Who’s going to say no to Robin Williams? Not co-stars Sarah Michelle Gellar, still looking to recover from the green screen travesty of Ringer, or James “NOT GREAT BOB” Wolk. Not CBS, because they still can’t believe they got THE Robin Williams. Not even creator David E. Kelley, a very big name…but not as big as ROBIN WILLIAMS. So, no one, no one’s going to say no to the Genie, to Mork, to Mrs. Doubtfire, and it shows: Williams is given complete creative control of the rapid-fire The Crazy Ones, and his impression-heavy riffs aren’t nearly as charming as they once were (if they were at all, depending on whom you ask). Especially when his rambling gibberish is about the godsend that is marketing and how McDonald’s has the power to heal AIDS babies in Africa, or something. On The Crazy Ones, Robin Williams (playing not executive Simon Roberts, but “Robin Williams”) is king, advertising is queen, and everyone else is a lowly peasant, left waiting for whatever scraps their masters don’t gorge upon.

#8. Mom (CBS)

mom cbs

I touched on Mom a little bit in Monday’s What’s On Tonight, writing, “It’s a fascinating disaster: every episode packs in approximately three dozen plots, and not even Anna Faris, Allison Janney, and Badger from Breaking Bad can save Boner Joke #83 from Chuck Lorre’s trapper keeper full of them.” Mom has no idea what kind of show it wants to be, with Faris going from an AA meeting to her job to her house to a diner in the span of, like, five minutes.
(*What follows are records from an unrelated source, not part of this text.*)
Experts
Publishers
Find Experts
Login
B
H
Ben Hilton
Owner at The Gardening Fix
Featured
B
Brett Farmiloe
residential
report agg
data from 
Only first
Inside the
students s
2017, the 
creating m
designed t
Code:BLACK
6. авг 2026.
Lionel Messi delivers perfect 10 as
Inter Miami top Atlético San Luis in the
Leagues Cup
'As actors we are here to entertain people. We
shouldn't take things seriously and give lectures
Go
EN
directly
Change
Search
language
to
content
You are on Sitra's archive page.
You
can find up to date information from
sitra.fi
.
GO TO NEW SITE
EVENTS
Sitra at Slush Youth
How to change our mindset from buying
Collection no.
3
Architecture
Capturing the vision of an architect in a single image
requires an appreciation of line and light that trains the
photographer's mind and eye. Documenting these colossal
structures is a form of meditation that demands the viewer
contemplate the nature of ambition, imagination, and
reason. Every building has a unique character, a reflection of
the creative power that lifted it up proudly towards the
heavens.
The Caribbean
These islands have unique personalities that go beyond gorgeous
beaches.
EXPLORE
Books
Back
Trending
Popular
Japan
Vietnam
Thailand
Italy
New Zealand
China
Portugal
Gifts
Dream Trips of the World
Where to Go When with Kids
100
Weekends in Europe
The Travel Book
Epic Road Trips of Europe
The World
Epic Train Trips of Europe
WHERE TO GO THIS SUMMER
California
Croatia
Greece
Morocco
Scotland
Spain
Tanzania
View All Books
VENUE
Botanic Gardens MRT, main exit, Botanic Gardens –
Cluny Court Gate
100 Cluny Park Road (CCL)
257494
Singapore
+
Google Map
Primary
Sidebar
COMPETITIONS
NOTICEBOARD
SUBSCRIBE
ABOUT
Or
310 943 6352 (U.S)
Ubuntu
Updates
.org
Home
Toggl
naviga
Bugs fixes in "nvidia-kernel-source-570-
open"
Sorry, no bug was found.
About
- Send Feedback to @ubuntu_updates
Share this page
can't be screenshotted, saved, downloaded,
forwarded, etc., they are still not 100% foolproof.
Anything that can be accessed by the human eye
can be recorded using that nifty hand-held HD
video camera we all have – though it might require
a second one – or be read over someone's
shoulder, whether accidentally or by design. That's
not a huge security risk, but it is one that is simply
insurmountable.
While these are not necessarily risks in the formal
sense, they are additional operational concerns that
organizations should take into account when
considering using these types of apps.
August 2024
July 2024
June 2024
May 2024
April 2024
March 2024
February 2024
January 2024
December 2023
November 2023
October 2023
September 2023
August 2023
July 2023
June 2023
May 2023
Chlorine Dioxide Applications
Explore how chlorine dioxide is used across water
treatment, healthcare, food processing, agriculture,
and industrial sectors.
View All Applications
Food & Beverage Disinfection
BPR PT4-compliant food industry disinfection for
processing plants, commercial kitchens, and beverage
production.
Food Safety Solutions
She and Janney are trying to understand who their characters are, what makes they tick, but their motives change, depending on the scene. To Mom‘s credit, I guess, the gags are more crass than cruel — and for CBS, downright risqué; you’re not going to hear too many vibrator references on Blue Bloods. I can’t look away, even though I want to.